• **TASK TO COMPLETE**
Start at the line with "Auswahl sämtlicher Versicherungen" in the records below, stop at the line with "Hilfe wenn es", and return every line in that span exactly, the two end lines included.

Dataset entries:
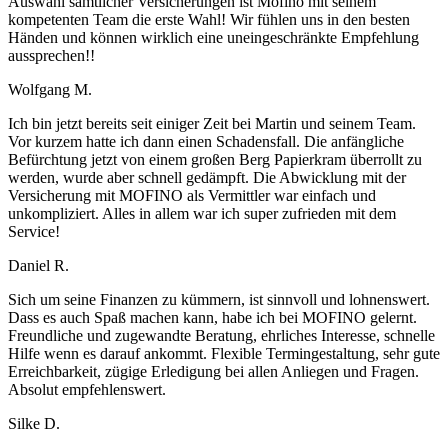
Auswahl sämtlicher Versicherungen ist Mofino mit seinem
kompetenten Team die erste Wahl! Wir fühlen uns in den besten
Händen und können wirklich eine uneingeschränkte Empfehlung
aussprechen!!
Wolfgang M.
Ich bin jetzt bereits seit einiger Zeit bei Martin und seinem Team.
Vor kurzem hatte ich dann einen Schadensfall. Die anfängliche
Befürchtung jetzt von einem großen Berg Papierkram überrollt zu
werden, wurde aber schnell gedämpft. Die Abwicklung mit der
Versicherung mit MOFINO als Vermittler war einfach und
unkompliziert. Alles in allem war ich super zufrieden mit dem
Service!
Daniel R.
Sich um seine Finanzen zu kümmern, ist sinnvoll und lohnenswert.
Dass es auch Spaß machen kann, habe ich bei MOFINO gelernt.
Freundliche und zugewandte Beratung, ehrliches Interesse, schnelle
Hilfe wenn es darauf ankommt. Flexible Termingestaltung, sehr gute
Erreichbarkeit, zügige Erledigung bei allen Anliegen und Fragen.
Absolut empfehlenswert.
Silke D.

* * *

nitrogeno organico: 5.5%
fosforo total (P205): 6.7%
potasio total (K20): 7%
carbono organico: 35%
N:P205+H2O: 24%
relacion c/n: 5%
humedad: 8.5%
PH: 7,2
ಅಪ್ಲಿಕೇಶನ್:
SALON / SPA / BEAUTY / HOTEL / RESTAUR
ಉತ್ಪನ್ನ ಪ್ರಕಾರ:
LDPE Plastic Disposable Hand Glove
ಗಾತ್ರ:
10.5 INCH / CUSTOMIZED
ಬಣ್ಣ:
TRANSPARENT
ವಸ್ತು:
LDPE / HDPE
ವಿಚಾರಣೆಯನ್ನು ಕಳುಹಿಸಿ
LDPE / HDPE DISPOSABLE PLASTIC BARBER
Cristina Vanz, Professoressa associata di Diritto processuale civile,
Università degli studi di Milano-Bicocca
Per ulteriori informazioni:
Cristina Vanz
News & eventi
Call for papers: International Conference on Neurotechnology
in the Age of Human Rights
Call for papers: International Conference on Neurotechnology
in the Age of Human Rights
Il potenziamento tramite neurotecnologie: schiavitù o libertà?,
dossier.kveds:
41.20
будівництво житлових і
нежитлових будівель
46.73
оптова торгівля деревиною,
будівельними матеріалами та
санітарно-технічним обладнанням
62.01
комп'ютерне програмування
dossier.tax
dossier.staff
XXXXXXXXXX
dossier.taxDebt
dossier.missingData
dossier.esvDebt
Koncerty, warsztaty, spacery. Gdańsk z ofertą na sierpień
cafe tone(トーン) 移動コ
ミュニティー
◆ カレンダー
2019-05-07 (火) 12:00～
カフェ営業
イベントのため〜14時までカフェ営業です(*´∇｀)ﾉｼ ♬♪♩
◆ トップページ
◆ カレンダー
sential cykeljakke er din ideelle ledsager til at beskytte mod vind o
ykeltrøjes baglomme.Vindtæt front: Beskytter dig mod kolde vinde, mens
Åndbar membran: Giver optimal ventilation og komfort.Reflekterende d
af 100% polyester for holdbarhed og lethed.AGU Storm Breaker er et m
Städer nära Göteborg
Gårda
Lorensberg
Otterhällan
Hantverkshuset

* * *

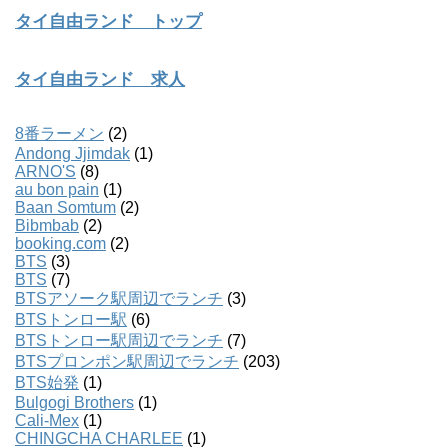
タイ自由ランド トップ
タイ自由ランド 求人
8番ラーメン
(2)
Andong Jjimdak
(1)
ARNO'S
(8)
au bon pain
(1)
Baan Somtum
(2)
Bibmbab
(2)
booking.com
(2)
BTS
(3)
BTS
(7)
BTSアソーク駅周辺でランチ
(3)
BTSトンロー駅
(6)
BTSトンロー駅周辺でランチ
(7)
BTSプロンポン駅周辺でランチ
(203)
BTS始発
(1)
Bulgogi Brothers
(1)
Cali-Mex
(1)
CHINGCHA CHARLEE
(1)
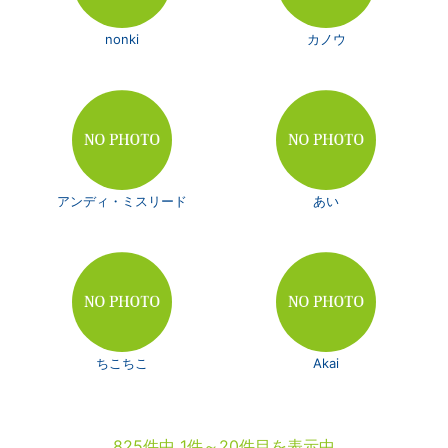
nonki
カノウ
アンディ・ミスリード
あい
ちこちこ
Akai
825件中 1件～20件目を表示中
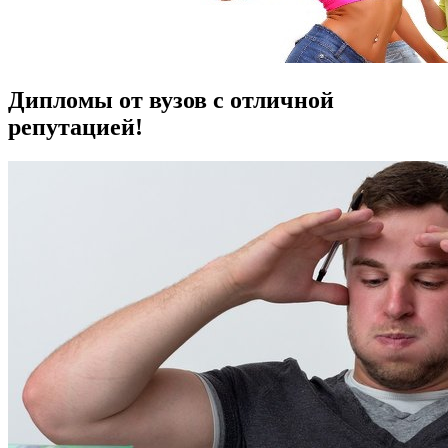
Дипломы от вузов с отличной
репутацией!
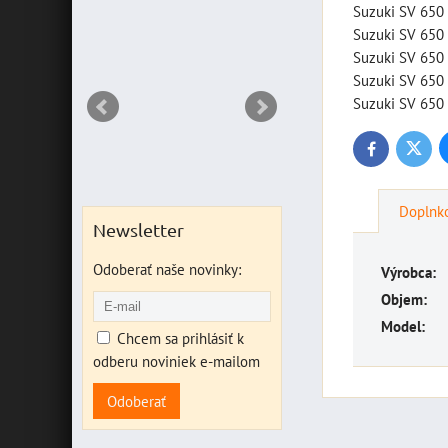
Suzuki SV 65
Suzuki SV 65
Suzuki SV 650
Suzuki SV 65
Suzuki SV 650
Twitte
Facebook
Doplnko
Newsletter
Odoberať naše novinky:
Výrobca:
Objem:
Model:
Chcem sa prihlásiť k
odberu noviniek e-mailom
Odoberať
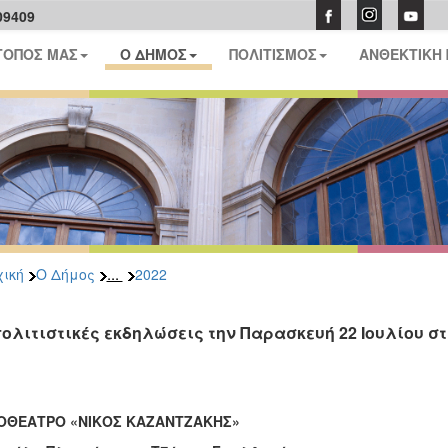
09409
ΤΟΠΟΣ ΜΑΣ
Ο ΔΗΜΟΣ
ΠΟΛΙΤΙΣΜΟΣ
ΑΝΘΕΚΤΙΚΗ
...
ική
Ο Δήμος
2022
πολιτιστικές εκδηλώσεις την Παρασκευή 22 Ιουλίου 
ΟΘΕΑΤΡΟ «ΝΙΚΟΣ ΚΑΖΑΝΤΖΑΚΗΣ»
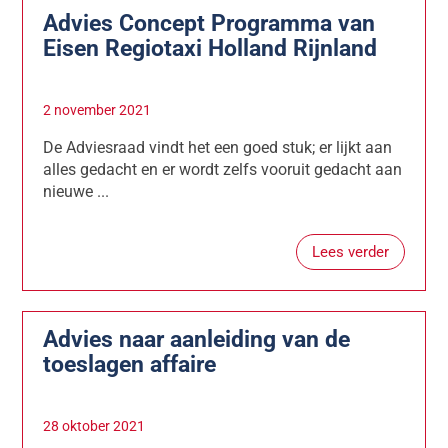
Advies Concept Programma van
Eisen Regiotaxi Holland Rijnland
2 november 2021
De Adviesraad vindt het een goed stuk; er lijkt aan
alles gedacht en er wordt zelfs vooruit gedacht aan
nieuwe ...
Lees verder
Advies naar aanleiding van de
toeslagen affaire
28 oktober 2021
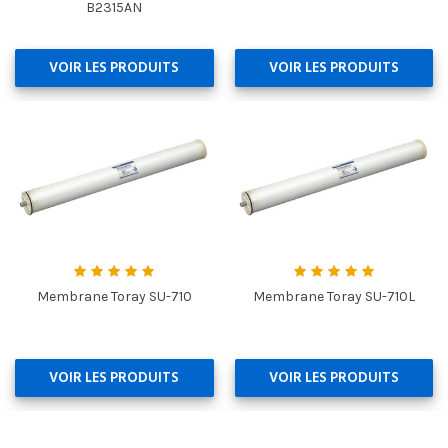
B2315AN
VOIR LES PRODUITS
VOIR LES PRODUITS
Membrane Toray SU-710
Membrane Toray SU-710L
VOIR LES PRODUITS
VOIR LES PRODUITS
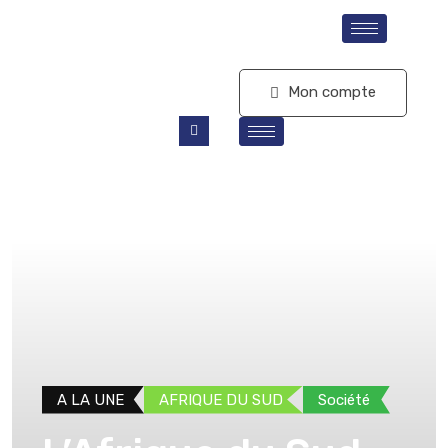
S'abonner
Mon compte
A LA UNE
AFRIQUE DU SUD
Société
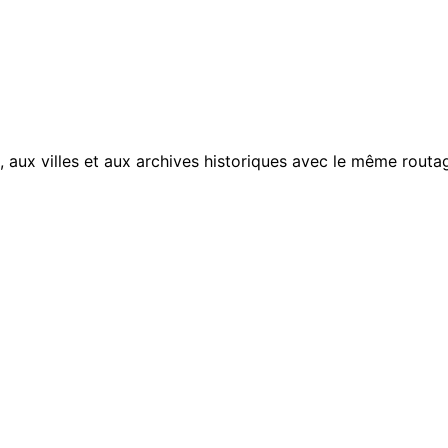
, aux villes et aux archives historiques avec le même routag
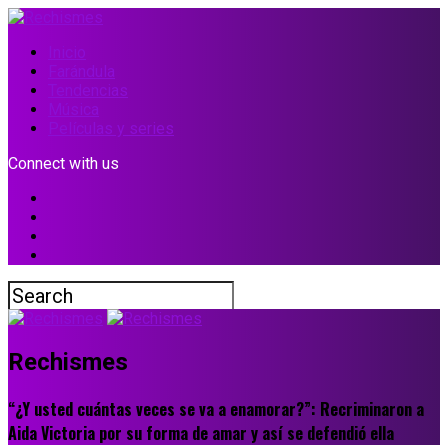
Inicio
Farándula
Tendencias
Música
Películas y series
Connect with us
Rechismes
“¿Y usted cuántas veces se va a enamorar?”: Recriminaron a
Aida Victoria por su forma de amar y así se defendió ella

• **TASK SOLUTION**
Auswahl sämtlicher Versicherungen ist Mofino mit seinem
kompetenten Team die erste Wahl! Wir fühlen uns in den besten
Händen und können wirklich eine uneingeschränkte Empfehlung
aussprechen!!
Wolfgang M.
Ich bin jetzt bereits seit einiger Zeit bei Martin und seinem Team.
Vor kurzem hatte ich dann einen Schadensfall. Die anfängliche
Befürchtung jetzt von einem großen Berg Papierkram überrollt zu
werden, wurde aber schnell gedämpft. Die Abwicklung mit der
Versicherung mit MOFINO als Vermittler war einfach und
unkompliziert. Alles in allem war ich super zufrieden mit dem
Service!
Daniel R.
Sich um seine Finanzen zu kümmern, ist sinnvoll und lohnenswert.
Dass es auch Spaß machen kann, habe ich bei MOFINO gelernt.
Freundliche und zugewandte Beratung, ehrliches Interesse, schnelle
Hilfe wenn es darauf ankommt. Flexible Termingestaltung, sehr gute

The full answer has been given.